[Opening Source text section]

Biden's lifting of Muslim Ban offers immigrants new hope - The Washington Post

Repeal of Trump’s ‘Muslim ban’ offers new hope to frustrated immigrants and long-suffering families





By
 
KAREEM FAHIM
washingtonpost.com

ISTANBUL — Danah Harbi went to another doctor's appointment this week without her fiance, as she has for most of her six-month pregnancy, as she has for all manner of appointments and engagements during their long, forced separation. Maybe they will be together when the child is born this spring, but the last few years have been cruel and capricious, and the future has been hard to predict.

Harbi, 38, lives in Falls Church, Va. Her fiance, Mashaal Hamoud, 34, a Syrian national who lives in Lebanon, has been unable to obtain a U.S. visa for several years because of the Trump administration’s 2017 ban on entry to people from a group of Muslim-majority countries, including Syria. The couple had done their best to work around the restrictions. Harbi, an optometrist, traveled to Lebanon several times but was forced to curtail those trips when she learned she was pregnant.

As one of his first acts, President Biden on Wednesday repealed what critics called the “Muslim ban,” offering hope to thousands of families affected by the Trump-era regulations, if not an immediate solution, given the enormous volume of visa and waiver cases that must be resolved.

But the ban’s legacy will remain. For many of those affected, there will be no regaining what was lost: the moments with loved ones, the money spent on visits to stranded partners or far-flung consulates, the opportunities to live in the United States that were dangled, then dashed or delayed.

“It takes a toll on you emotionally, financially to travel back and forth. Physically and mentally,” said Harbi, who took a leave of absence from her job last year to be with Hamoud in Lebanon and was unemployed for six months.

The ban initially applied to seven countries — Iran, Iraq, Libya, Somalia, Sudan, Syria and Yemen — but Iraq and Sudan were taken off the list after a court challenge. (Six Asian and African countries, including Sudan again, were added to the list last year.) The Trump administration said the measure was needed to combat terrorism.

Refugees, their advocates and many others around the world saw something else: anti-Muslim bigotry. The ban heaped hardship on people who had already had their fill, including survivors of conflicts in Syria, Iraq and Yemen. For a time, many of the ban’s victims — doctoral students, professionals and blue-collar workers — were stranded around the world, their lives upended.

Harbi met Hamoud in 2016, when Harbi went to Lebanon to deliver donations to a nonprofit organization helping Syrian refugees. Hamoud worked for that group, and before long, their relationship developed and Harbi began traveling to Lebanon regularly. In 2017, they decided to get married. As the fiance of an American citizen, Hamoud was entitled to apply for a visa to enter the United States.

“I didn’t think the travel ban was going to impact us,” Harbi said in a telephone interview this week. But from the beginning, Hamoud’s application process was beset by delays. After delivering the required documents, the couple said they heard nothing.

“As time went by, I realized that this isn’t about keeping us safe,” Harbi said. “As an American, I felt like we were being discriminated against.”

Now she is more hopeful. “He’s such an incredible person,” Harbi said of her fiance. “I can’t wait for him to prove that to everyone that prevented him from coming here because they thought he was a threat.”

[Closing Source text section]

> **What to work on**: Does each statement agree with the article on the repeal of the Muslim ban? (a) Harbi works as an optometrist. (b) Harbi and Hamoud first met in 2017. (c) Iraq and Sudan stayed on the ban list the whole time. Answer yes or no for each, quoting the words of the article that decide it.

[Opening Data section]

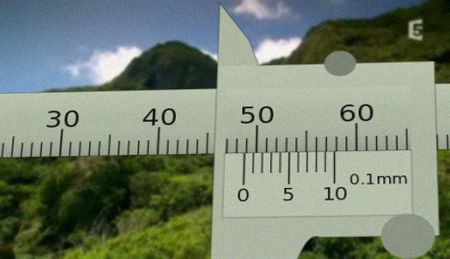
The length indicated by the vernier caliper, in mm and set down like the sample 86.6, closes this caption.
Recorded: 48.8
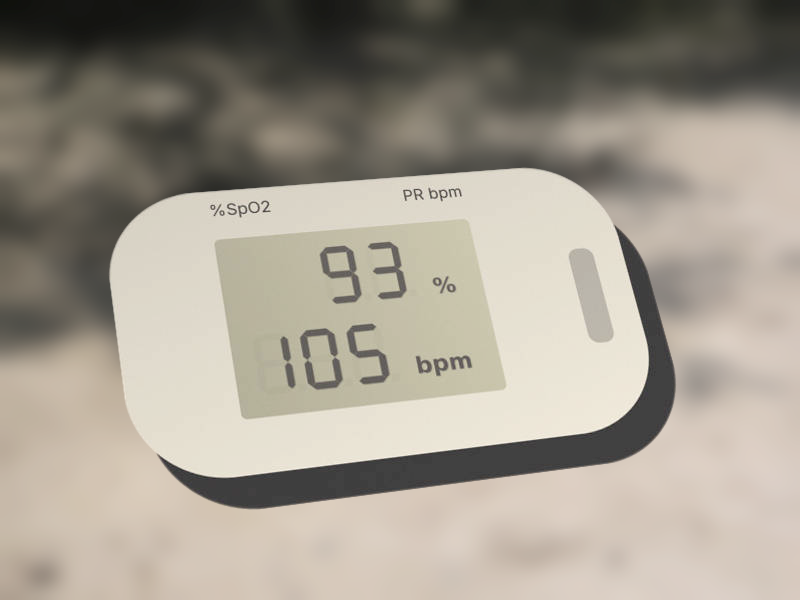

[Closing Data section]

> **Written response**:
(a) Yes: "Harbi, an optometrist, traveled to Lebanon several times"
(b) No: "Harbi met Hamoud in 2016"
(c) No: "but Iraq and Sudan were taken off the list after a court challenge"